Please read the due diligence article below and say who manages financial due diligence.

• Excerpted passage:
= = = = =
Why Due Diligence is Important for Investors

Due diligence is the level of care or judgment exercised prior to establishing a commercial relationship. It is a process that involves collecting, understanding and assessing all legal risk, associated with a target company.

 

The main purpose of due diligence is to investigate all the possible financial and legal risks in relation to a company’s assets, corporate status, intellectual property, contracts, land transactions, and company’s employment. This is done to ensure that any investment or purchase is beneficial to the investors.

 

It is important for investors to conduct legal due diligence on a company before engaging in any mergers, acquisitions, takeovers or other transactions with any company.

 

 

Why Conduct Due Diligence

Due diligence is a necessary step for an investor to take because if  issues or risks are found to be associated with the target company, then depending on the number and kind of risk involved, it could result in one of the following:

  1. A substantial decrease in the consideration involved in the transaction, or
  2. An increase in representations and warranties taken by the acquirer, or
  3. It can dissuade the acquirer from going ahead with the transaction.

 

Investors need to carry out:

  • Financial due diligence
  • Legal due diligence

 

Financial due diligence is managed by the Investor’s accountants and management team, and is expected to reveal the following;

  1. The accounting and financial control system of the company;
  2. The value of assets and liabilities to be acquired;
  3. The product’s development and competitors; and
  4. The company’s ability to raise short and long-term capital and the cost of such capital in relation to general industrial indications.

 

Legal due diligence is conducted by the investor’s solicitor and identifies the potential legal issues that may impede transactions, such as Intellectual Property (IP) and technological problems and those relating to transactional documents and agreements, business profiles or employees.
= = = = =
• Data entries:
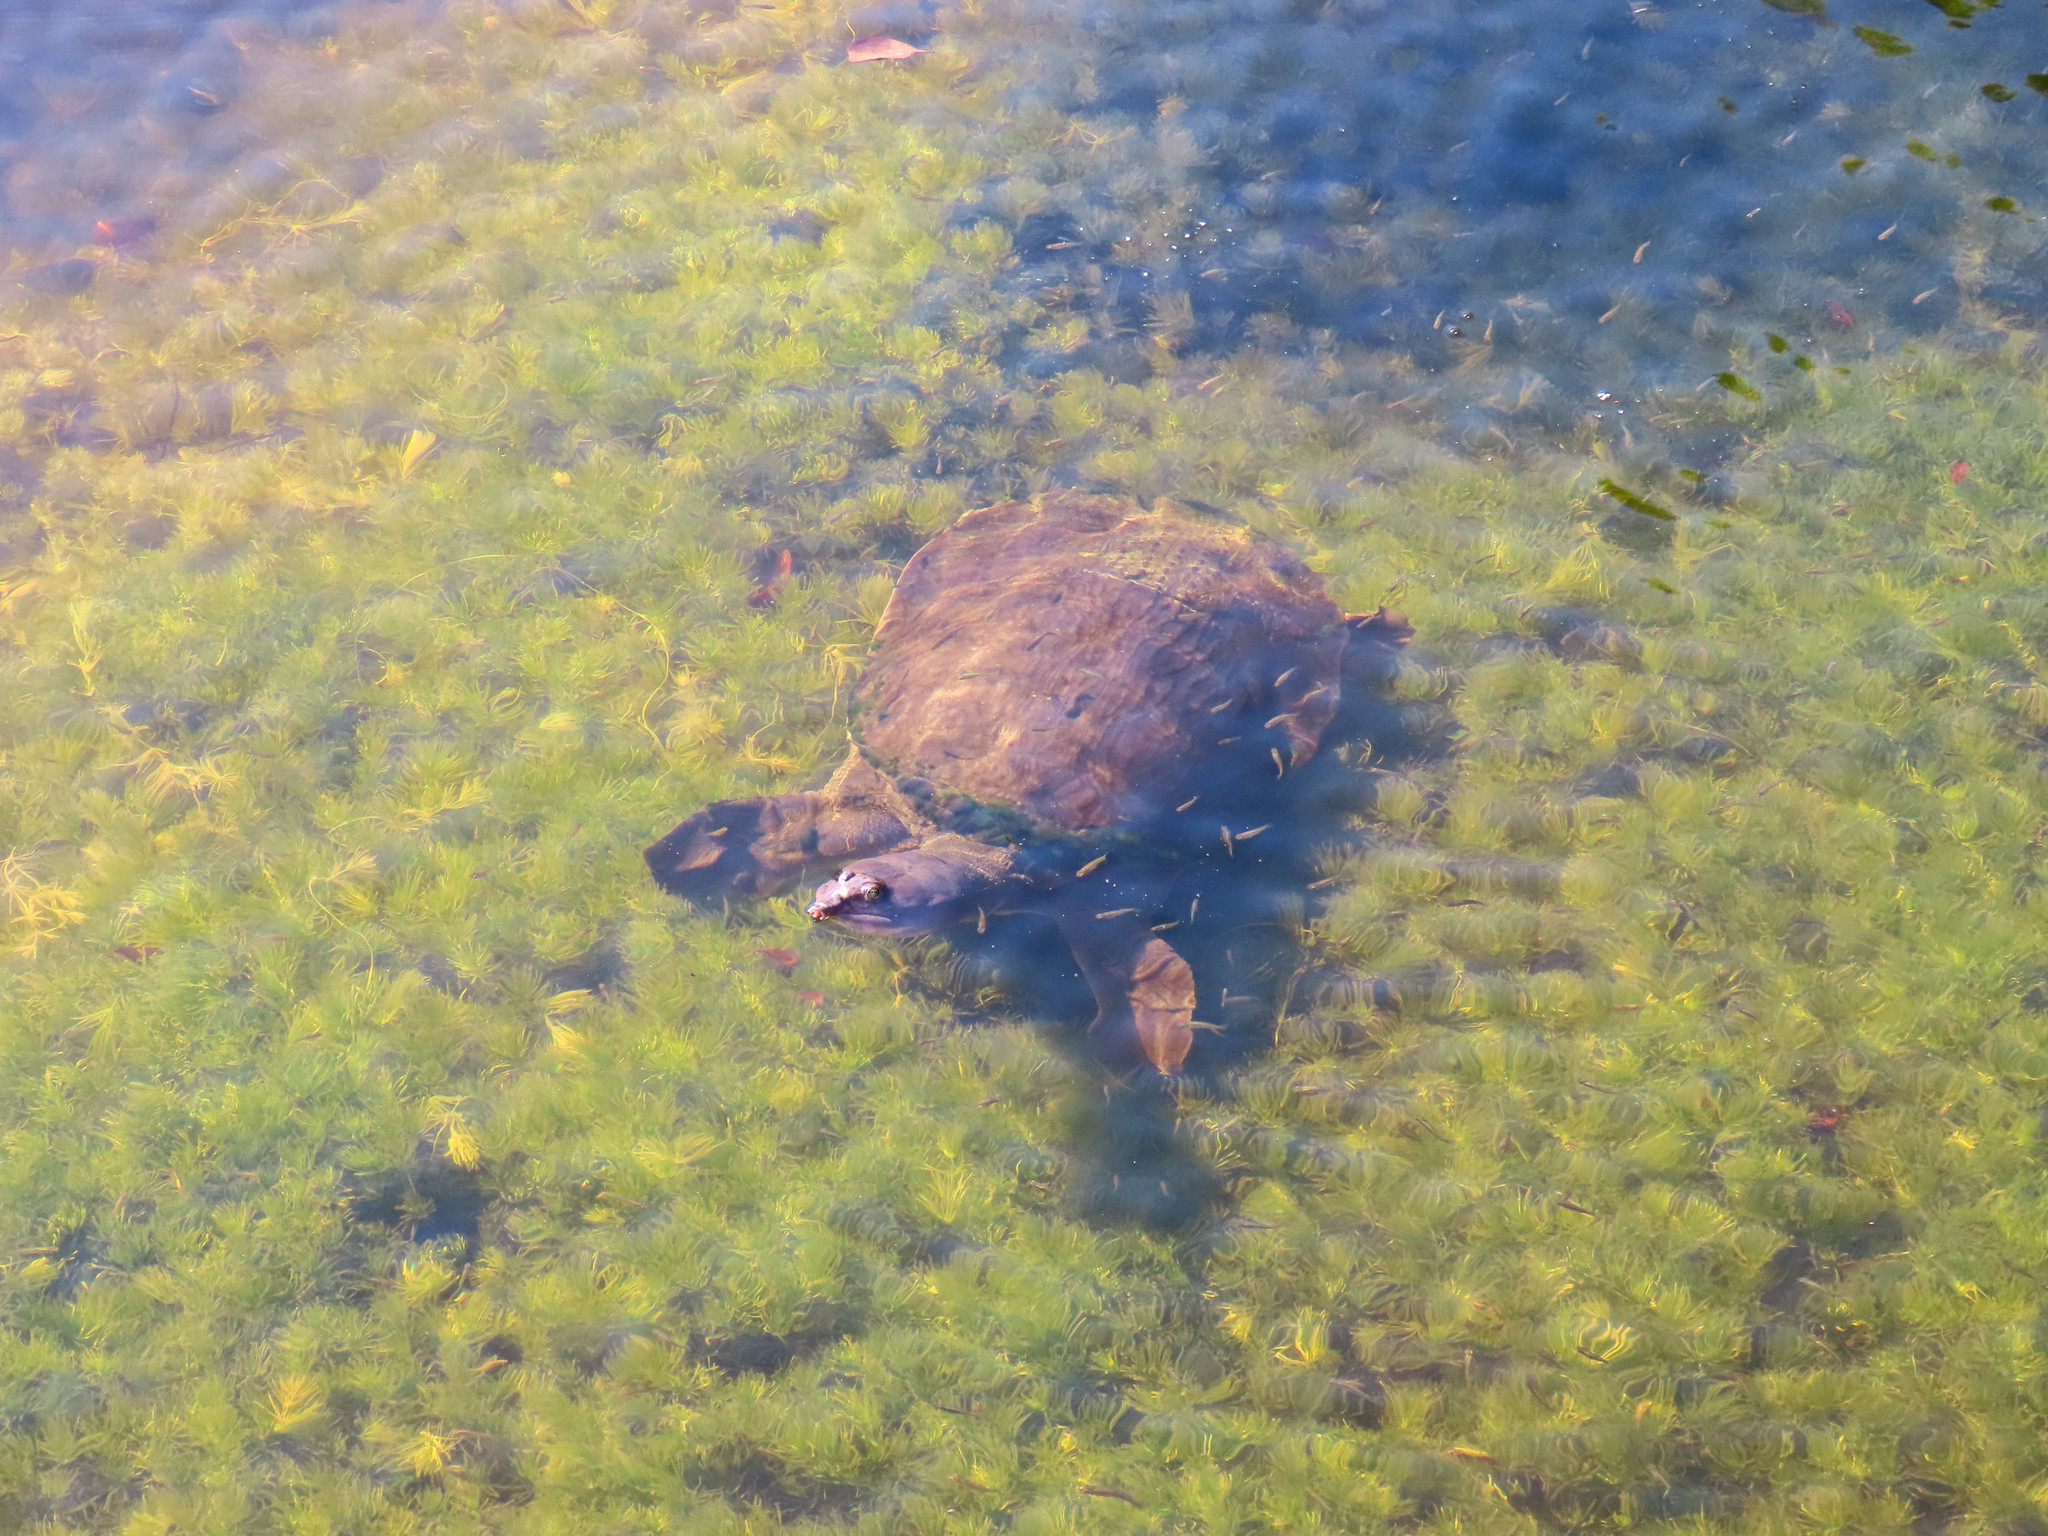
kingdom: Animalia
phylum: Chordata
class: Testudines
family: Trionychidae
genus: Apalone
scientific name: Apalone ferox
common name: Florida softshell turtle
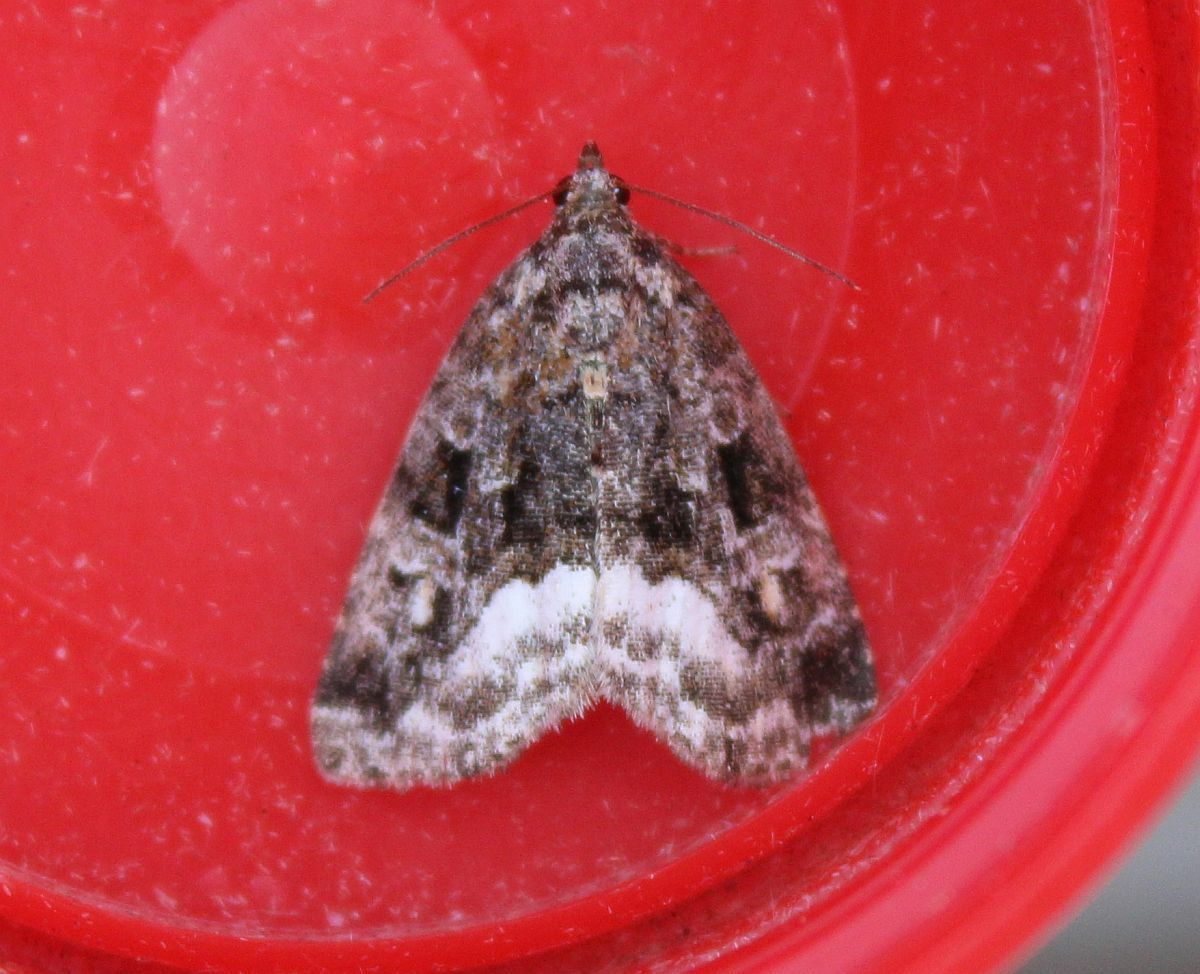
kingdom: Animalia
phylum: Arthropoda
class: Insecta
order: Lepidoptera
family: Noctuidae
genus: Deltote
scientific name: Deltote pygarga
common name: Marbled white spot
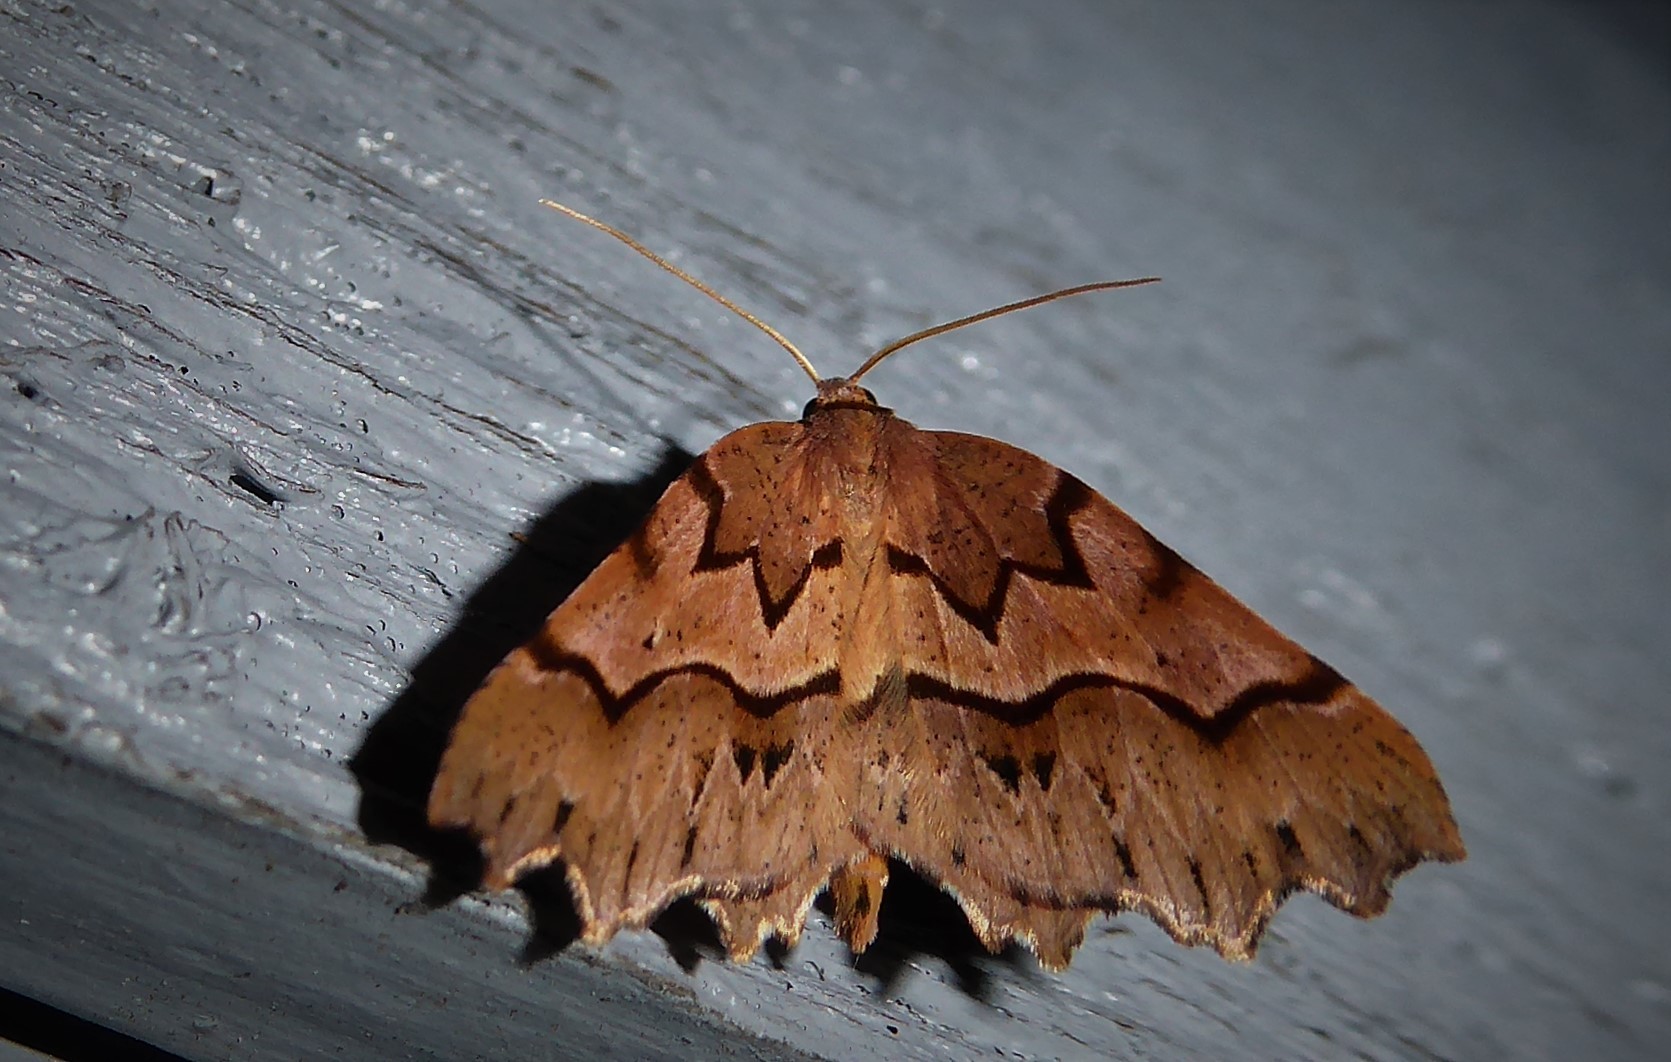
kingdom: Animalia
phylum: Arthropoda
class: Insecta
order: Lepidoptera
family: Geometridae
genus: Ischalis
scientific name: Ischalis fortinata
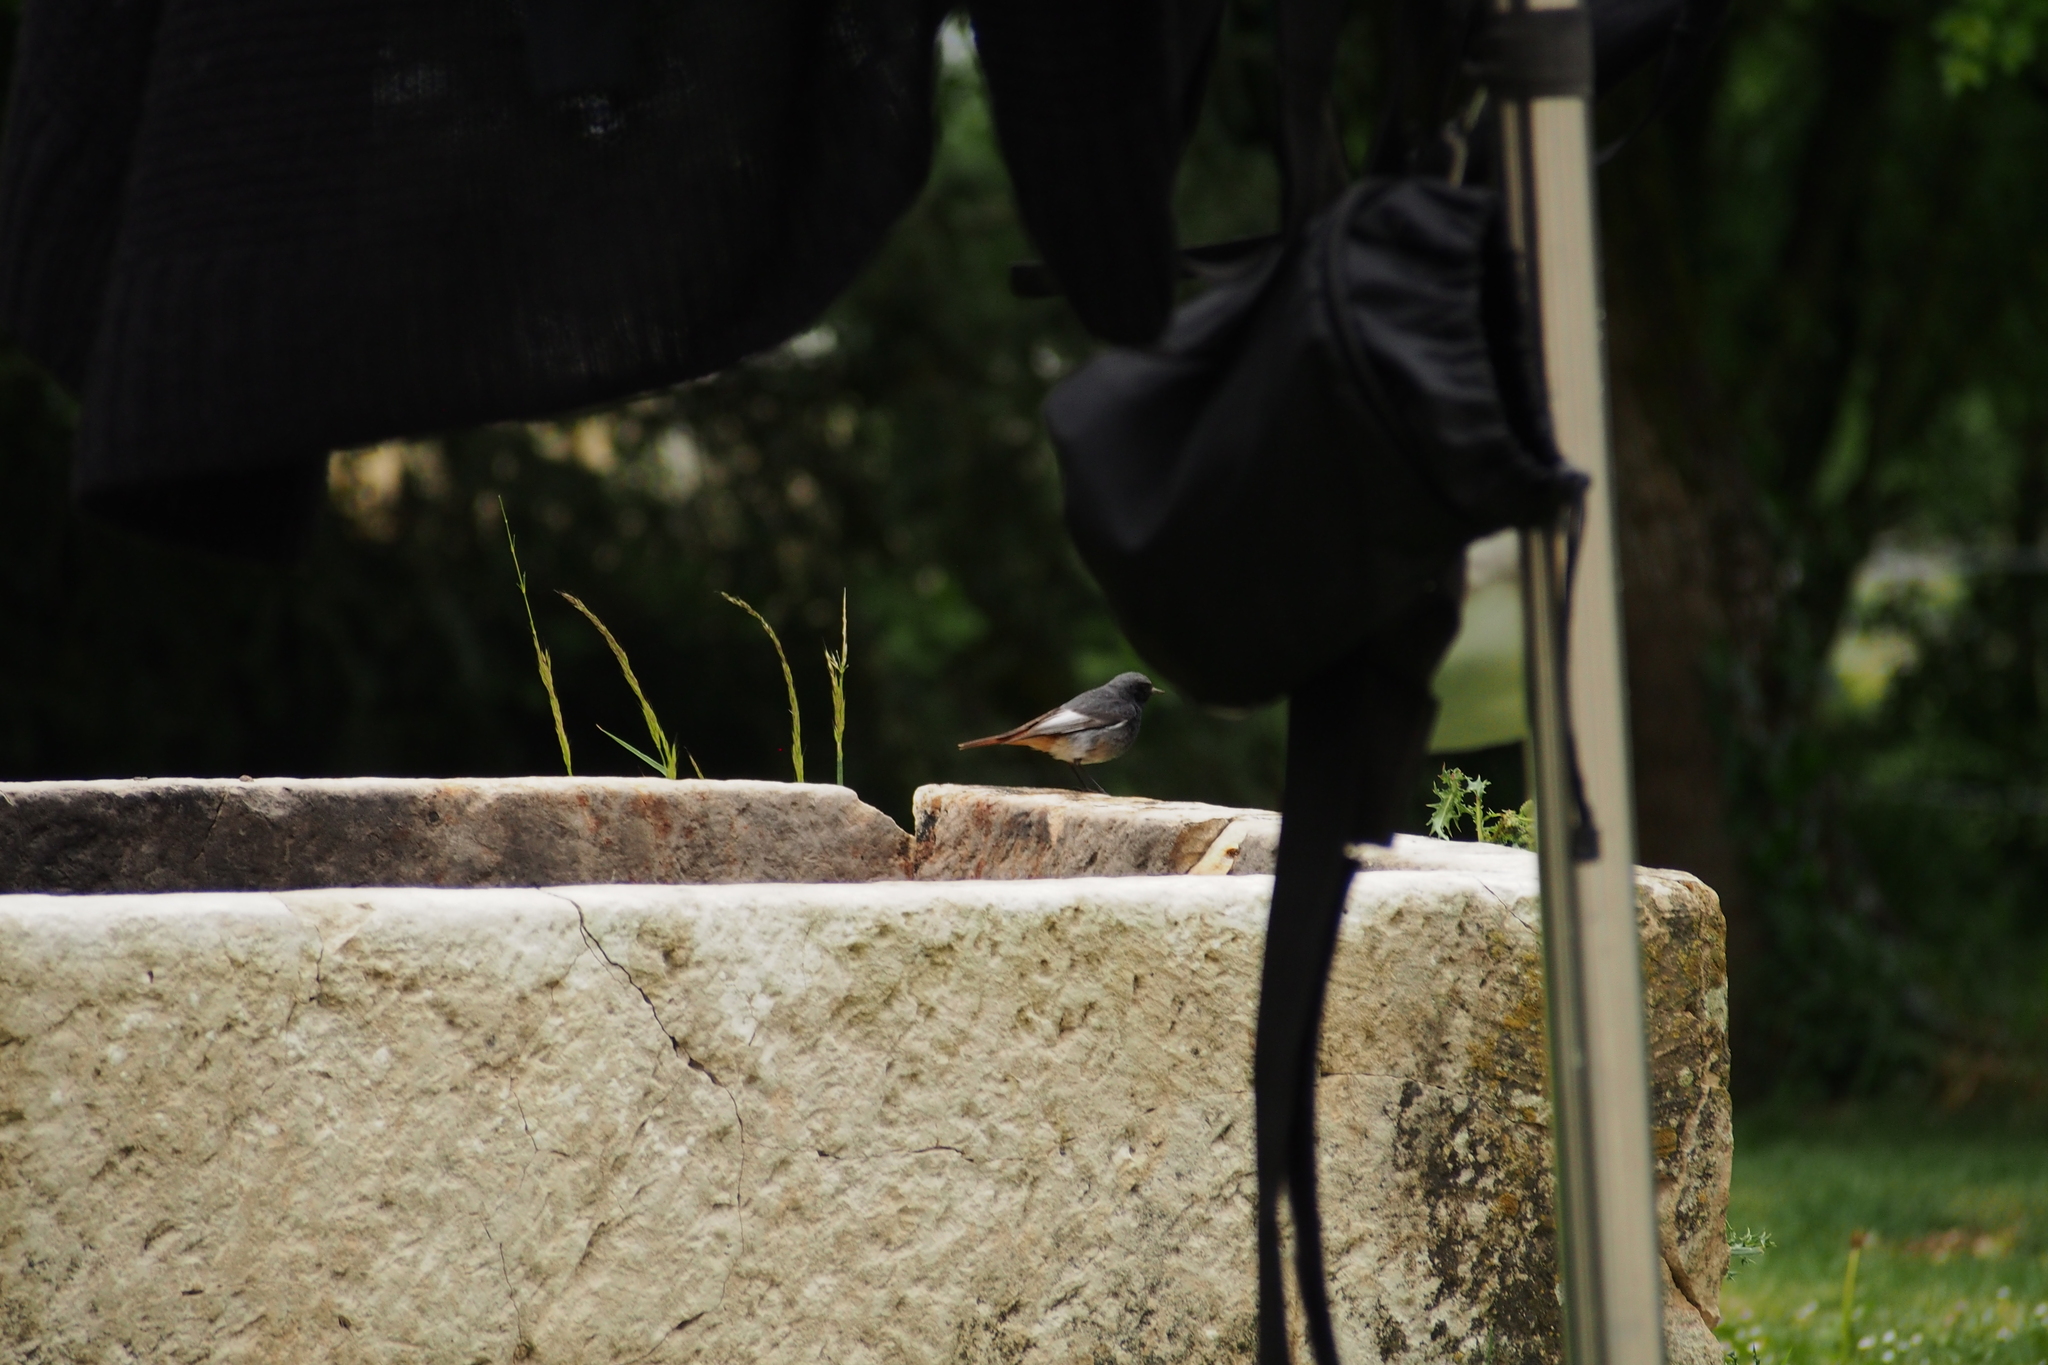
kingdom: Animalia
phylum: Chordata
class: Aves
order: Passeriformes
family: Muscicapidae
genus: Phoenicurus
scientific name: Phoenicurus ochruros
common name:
= = = = =
• Answer to the exercise: The investor's accountants and management team manage it.